Huberto Lógico se sujetó como pudo en el borde del lavabo. Pensó por un momento en lo que podría ocurrir si los  sindicalistas entraban en WC y le sorprendían en tan comprometedor trance, que empeoraba por momentos. Sin darle a tiempo a reacción alguna, Lupita se iba despojando de su vestido. Y oh sorpresa, segundo desengaño de la jornada: bajo el caftán y el holgado pantalón tipo zuavo en los que Lupita ocultaba  ese día sus encantos de mujer, apareció el cuerpo de un cinturón negro de  judo. La dulce y frágil Lupita de siempre en realidad era un travelo.

-Huberto, ¡te amo!- escuchó a sus espaldas mientras Huberto huía despavorido del cuarto de baño.

El Comité de Empresa, embriagado de Armagnac y de aroma de Cohiba, no se apercibió de que Huberto Lógico escapaba de la jaula de oro en su torre de marfil y ganaba el ascensor.

-No aguanto más- se decía mientras apretaba el botón de la planta de los infiernos -Nada importa ya…

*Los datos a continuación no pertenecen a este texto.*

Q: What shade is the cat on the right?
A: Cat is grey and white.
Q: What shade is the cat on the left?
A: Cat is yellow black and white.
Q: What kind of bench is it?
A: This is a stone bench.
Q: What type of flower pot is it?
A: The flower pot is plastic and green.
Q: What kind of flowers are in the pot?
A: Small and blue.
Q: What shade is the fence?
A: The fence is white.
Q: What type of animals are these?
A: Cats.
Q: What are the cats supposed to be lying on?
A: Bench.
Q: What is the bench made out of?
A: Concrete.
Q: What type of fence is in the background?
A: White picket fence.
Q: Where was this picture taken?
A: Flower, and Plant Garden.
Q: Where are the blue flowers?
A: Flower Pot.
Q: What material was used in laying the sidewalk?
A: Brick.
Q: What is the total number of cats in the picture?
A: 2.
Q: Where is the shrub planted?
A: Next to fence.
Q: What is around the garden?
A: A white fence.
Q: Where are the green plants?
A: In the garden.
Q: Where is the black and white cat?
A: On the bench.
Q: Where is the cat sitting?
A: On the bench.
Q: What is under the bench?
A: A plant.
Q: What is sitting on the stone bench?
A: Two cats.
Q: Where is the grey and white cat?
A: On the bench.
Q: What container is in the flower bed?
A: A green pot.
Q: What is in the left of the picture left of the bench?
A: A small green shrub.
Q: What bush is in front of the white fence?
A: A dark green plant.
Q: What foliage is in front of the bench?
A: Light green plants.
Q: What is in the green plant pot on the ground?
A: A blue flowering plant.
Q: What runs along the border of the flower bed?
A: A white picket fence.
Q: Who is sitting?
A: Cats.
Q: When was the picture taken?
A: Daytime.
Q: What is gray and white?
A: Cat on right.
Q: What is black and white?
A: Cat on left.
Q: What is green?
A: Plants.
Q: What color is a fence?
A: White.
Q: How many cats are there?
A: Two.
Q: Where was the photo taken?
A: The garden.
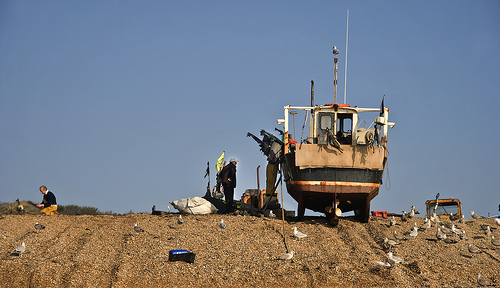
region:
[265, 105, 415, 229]
OLD BOAT ON SAND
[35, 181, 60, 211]
MAN KNEELING ON SAND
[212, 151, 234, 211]
MAN STANDING BY OLD BOAT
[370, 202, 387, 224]
SMALL RED BOX ON SAND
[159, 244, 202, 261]
BLUE AND BLACK OBJECT ON SAND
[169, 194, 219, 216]
LARGE WHITE BAG ON SAND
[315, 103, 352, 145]
SMALL CABIN ON OLD BOAT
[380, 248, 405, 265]
WHITE AND GRAY SEAGULL ON SAND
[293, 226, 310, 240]
WHITE AND GRAY SEAGULL ON SAND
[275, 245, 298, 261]
WHITE AND GRAY SEAGULL ON SAND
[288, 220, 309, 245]
bird on the ground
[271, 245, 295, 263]
bird that is not in flight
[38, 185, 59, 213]
man sitting on ground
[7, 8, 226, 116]
the clear blue sky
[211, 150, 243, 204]
man standing on grass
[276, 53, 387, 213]
old vehicle on land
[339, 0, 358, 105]
white pole coming from top of vehicle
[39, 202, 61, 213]
the man's yellow pants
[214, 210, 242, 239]
bird on a dry field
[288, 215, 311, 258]
bird on a dry field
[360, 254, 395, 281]
bird on a dry field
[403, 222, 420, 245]
bird on a dry field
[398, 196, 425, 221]
bird on a dry field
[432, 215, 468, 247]
bird on a dry field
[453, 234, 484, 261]
bird on a dry field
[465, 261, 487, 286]
bird on a dry field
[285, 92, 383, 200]
brown machine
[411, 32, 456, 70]
white clouds in blue sky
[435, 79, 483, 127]
white clouds in blue sky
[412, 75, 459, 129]
white clouds in blue sky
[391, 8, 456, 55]
white clouds in blue sky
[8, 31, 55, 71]
white clouds in blue sky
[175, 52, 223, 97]
white clouds in blue sky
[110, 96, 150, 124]
white clouds in blue sky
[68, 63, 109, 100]
white clouds in blue sky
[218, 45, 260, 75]
white clouds in blue sky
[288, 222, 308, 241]
bird in the sand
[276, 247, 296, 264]
bird in the sand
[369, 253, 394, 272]
bird in the sand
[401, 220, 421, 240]
white bird in the sand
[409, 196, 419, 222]
white bird in the sand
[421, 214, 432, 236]
white bird in the sand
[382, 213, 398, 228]
white bird in the sand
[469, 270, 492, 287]
white bird in the sand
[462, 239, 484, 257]
white bird in the sand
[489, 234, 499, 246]
white bird in the sand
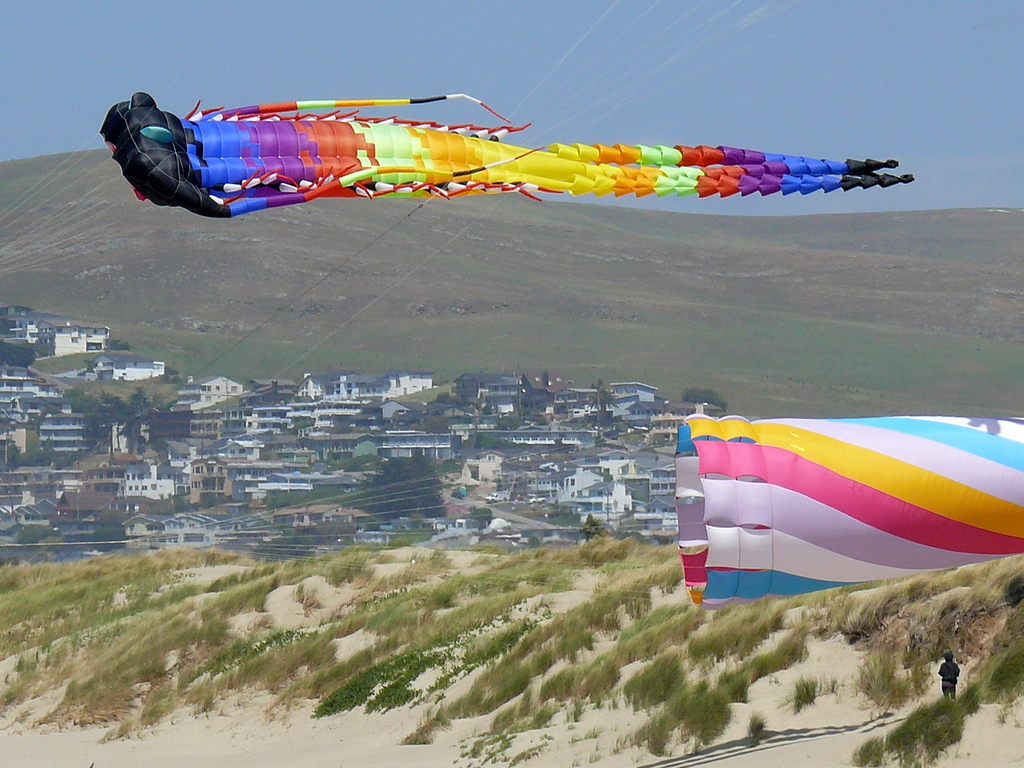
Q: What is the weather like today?
A: It is clear.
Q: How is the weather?
A: It is clear.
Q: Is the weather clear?
A: Yes, it is clear.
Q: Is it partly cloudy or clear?
A: It is clear.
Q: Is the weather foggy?
A: No, it is clear.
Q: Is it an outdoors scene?
A: Yes, it is outdoors.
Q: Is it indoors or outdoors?
A: It is outdoors.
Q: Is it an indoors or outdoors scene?
A: It is outdoors.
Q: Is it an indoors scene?
A: No, it is outdoors.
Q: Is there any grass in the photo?
A: Yes, there is grass.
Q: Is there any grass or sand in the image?
A: Yes, there is grass.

En su largo descenso, Huberto Lógico ni siquiera guardó las apariencias. Recordando sus primeros años de currante, cuando acababa de obtener el MBA, y trabajaba en una empresa situada en la periferia, y debía  soportar diariamente larguísimos atascos en el coche, y, como tantos automovilistas, los entretenía limpiándose las narices con el índice o con la uña del meñique, decidió utilizar las mismas herramientas para extraer y compactar  un moco realmente asqueroso que llevaba todo el nefasto día ocupando una de sus cavidades nasales.

Cuando llegó a los infiernos y el ascensor abrió sus puertas, salieron a recibirle unos cuantos condenados envueltos en llamas y vapores de azufre.  Entre los creyó reconocer a unos políticos corruptos, algún criminal, varios pederastas y dictadores diversos, amen de multitud de necios. Como hombre educado, a pesar de su cochina debilidad en el viaje postrero, no fue capaz de negar el saludo a ninguna de aquellas almas despreciables que le acompañarían en el Averno. Tampoco supo nunca en qué mano, al estrechar la suya,  había dejado pegada la albondiguilla del último moco de su vida.